I Wear Pants;1516322 wrote:Okay if we're going to take it literally then I assume you're part of a well-regulated militia?
The potential of a well-regulated militia is the justification. Not a stipulation.
BoatShoes;1516393 wrote:All fundamental rights can be regulated when there is a compelling public interest for doing so.
James Madison and Thomas Jefferson coauthored a bill in the Virginia Legislature that would've limited individuals from carrying long guns outside of their homes when it wasn't hunting season unless they were on active duty militia.
Their fellow contemporary in the Virginia Legislature, Isaac Shelby, went on to become the first governor of Kentucky and then in his second go around was the first to sign a law outlawing concealed firearms in 1813 while James Madison was president and he didn't say a word about it.
All of these men were Democratic-Republicans....AKA the original tea partiers.

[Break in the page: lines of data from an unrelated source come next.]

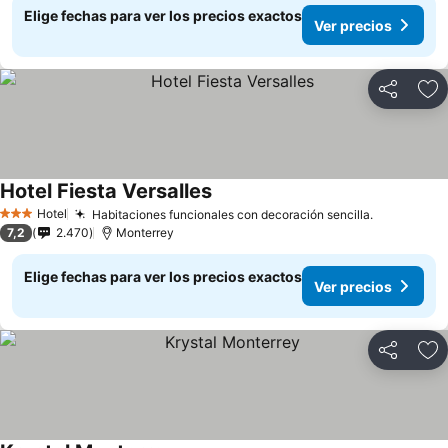
Elige fechas para ver los precios exactos
Ver precios
Compartir
Ag
Hotel Fiesta Versalles
Hotel
Habitaciones funcionales con decoración sencilla.
3 Estrellas
7,2
2.470
Monterrey
Elige fechas para ver los precios exactos
Ver precios
Compartir
Ag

Nevermind of course all of the southern states that outlawed free black men from carrying firearms in those early days.
All fundamental rights are subject to reasonable regulation when there's a compelling interest for doing so and the founding fathers and their contemporaries regularly provided support for the notion that these rights may be regulated.
So, they infringed. Point?
I Wear Pants;1516406 wrote:So no regulations are allowed? You think the constitution prohibits a law saying that everyone can't have an M-249?
Where is the outrage that I can't openly carry a LMG?
Baby steps, IWP. Baby steps.
queencitybuckeye;1516445 wrote:Nowhere does it say anything that should be construed as "any and all arms". The idea that you can't own a bazooka is not an infringement, as not allowing you to own it does not infringe on your right to bear arms.
If one is to take the absolute position here, it follows that you DO have a right to yell "fire" in a theatre.
So, if the law was to only make legal single-shot, muzzle-loaded blunderbusses, that wouldn't be infringement?
In infringing your right to bear an arm, two things come into play: the arm and the right to bear it. In either scenario, if one is infringed, the entirety of the statement "bear arms" is infringed.